«Notre activité s'est subitement arrêtée, il y aura un manque à gagner énorme, alors que ce sont les vacances les plus longues pour les Chinois qui ont quinze jours pour voyager. D'ordinaire nous les accueillons particulièrement bien à cette période, qui est la basse saison en Europe», explique à l'AFP Pierre Shi, président de l'Association chinoise des agences de voyages en France (Acav).
Les 50 agences regroupées au sein de l'Acav, qui font venir 150 000 touristes chinois par an en France et ailleurs en Europe, espèrent pouvoir «mettre leur personnel au chômage technique, car les voyages prévus au premier trimestre sont annulés. Nous avons déjà perdu un tiers de chiffre d'affaires», dit-il.
La Chine, engagée dans une bataille pour endiguer l'extension de l'épidémie de coronavirus qui a fait plus de 100 morts et contaminé plus de 4 500 personnes dans le pays, selon le dernier bilan officiel, a recommandé mardi à ses ressortissants de reporter leurs voyages à l'étranger.
Or avec plus de 2 millions de visiteurs par an, les Chinois représentent une clientèle de poids en France, et surtout la plus dépensière: ils génèrent 7% de la recette touristique soit 4 milliards d'euros, alors qu'ils ne représentent que 2,5% de la fréquentation touristique.

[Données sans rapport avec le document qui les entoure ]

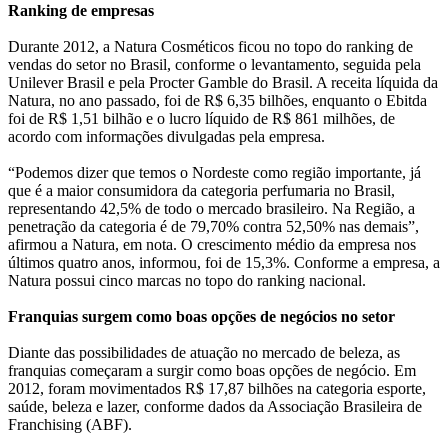
Ranking de empresas
Durante 2012, a Natura Cosméticos ficou no topo do ranking de
vendas do setor no Brasil, conforme o levantamento, seguida pela
Unilever Brasil e pela Procter Gamble do Brasil. A receita líquida da
Natura, no ano passado, foi de R$ 6,35 bilhões, enquanto o Ebitda
foi de R$ 1,51 bilhão e o lucro líquido de R$ 861 milhões, de
acordo com informações divulgadas pela empresa.
“Podemos dizer que temos o Nordeste como região importante, já
que é a maior consumidora da categoria perfumaria no Brasil,
representando 42,5% de todo o mercado brasileiro. Na Região, a
penetração da categoria é de 79,70% contra 52,50% nas demais”,
afirmou a Natura, em nota. O crescimento médio da empresa nos
últimos quatro anos, informou, foi de 15,3%. Conforme a empresa, a
Natura possui cinco marcas no topo do ranking nacional.
Franquias surgem como boas opções de negócios no setor
Diante das possibilidades de atuação no mercado de beleza, as
franquias começaram a surgir como boas opções de negócio. Em
2012, foram movimentados R$ 17,87 bilhões na categoria esporte,
saúde, beleza e lazer, conforme dados da Associação Brasileira de
Franchising (ABF).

Un tiers des ventes du secteur du luxe
Les festivités du Nouvel An chinois, du 25 janvier au 8 février, et les deux semaines suivantes, sont cruciales pour les commerçants: en 2018 et 2019, les ventes détaxées des touristes chinois sur la période ont représenté environ 10% du total de leurs dépenses annuelles, selon l'opérateur de détaxe Planet. Or les Chinois génèrent aujourd'hui un tiers des ventes du secteur du luxe, contre moins de 10% en 2003, au moment de l'épidémie de Sras, a rappelé mardi la banque UBS dans une note.
Pour les professionnels spécialisés dans l'accueil de cette clientèle, l'impact a donc été immédiat. C'est le cas pour le groupe Franchina, qui accueille 5 à 6 000 touristes par an, une clientèle familiale ou d'affaires habituée des hôtels cinq étoiles prisés par la clientèle chinoise à Paris, tels que le Shangri-La, le Péninsula ou le Mandarin, des boutiques de luxe et des griffes de prêt à porter de l'avenue Montaigne.
«Ce mercredi, nous devions recevoir une délégation de six médecins mais ils ont annulé», relate à l'AFP son fondateur, Jean-François Zhou. «En Chine, tous les médecins sont mobilisés, ils sont sur le qui-vive pour pouvoir soulager leurs collègues débordés, partis au front dans la ville de Wuhan.»
«Un impact marginal»
Epicentre de l'épidémie, Wuhan, métropole de 11 millions d'habitants au centre de la Chine, est coupée du monde depuis jeudi par un cordon sanitaire draconien. «Nous gardons le moral, les plus optimistes pensent que l'épidémie sera endiguée dans deux mois, les plus pessimistes disent quatre mois», dit Jean-François Zhou, qui prépare déjà des offres promotionnelles pour faciliter la reprise de l'activité, dans quelques mois, à l'instar des agences adhérentes de l'Acav. Pour d'autres, l'impact est en revanche faible.
«À l'heure actuelle, je ne vois qu'un impact marginal» de la crise du coronavirus sur le tourisme français, estime Georges Panayotis, président fondateur du cabinet d'études MKG Group, interrogé par l'AFP. Le marché hôtelier parisien, fréquenté par la clientèle chinoise, est «en sous-capacité». Si celle-ci diminue, «d'autres prendront sa place», prédit-il. Et avec l'accélération de la circulation de l'information, les crises «ne durent pas longtemps» et «n'influencent pas les tendances de fonds», selon lui.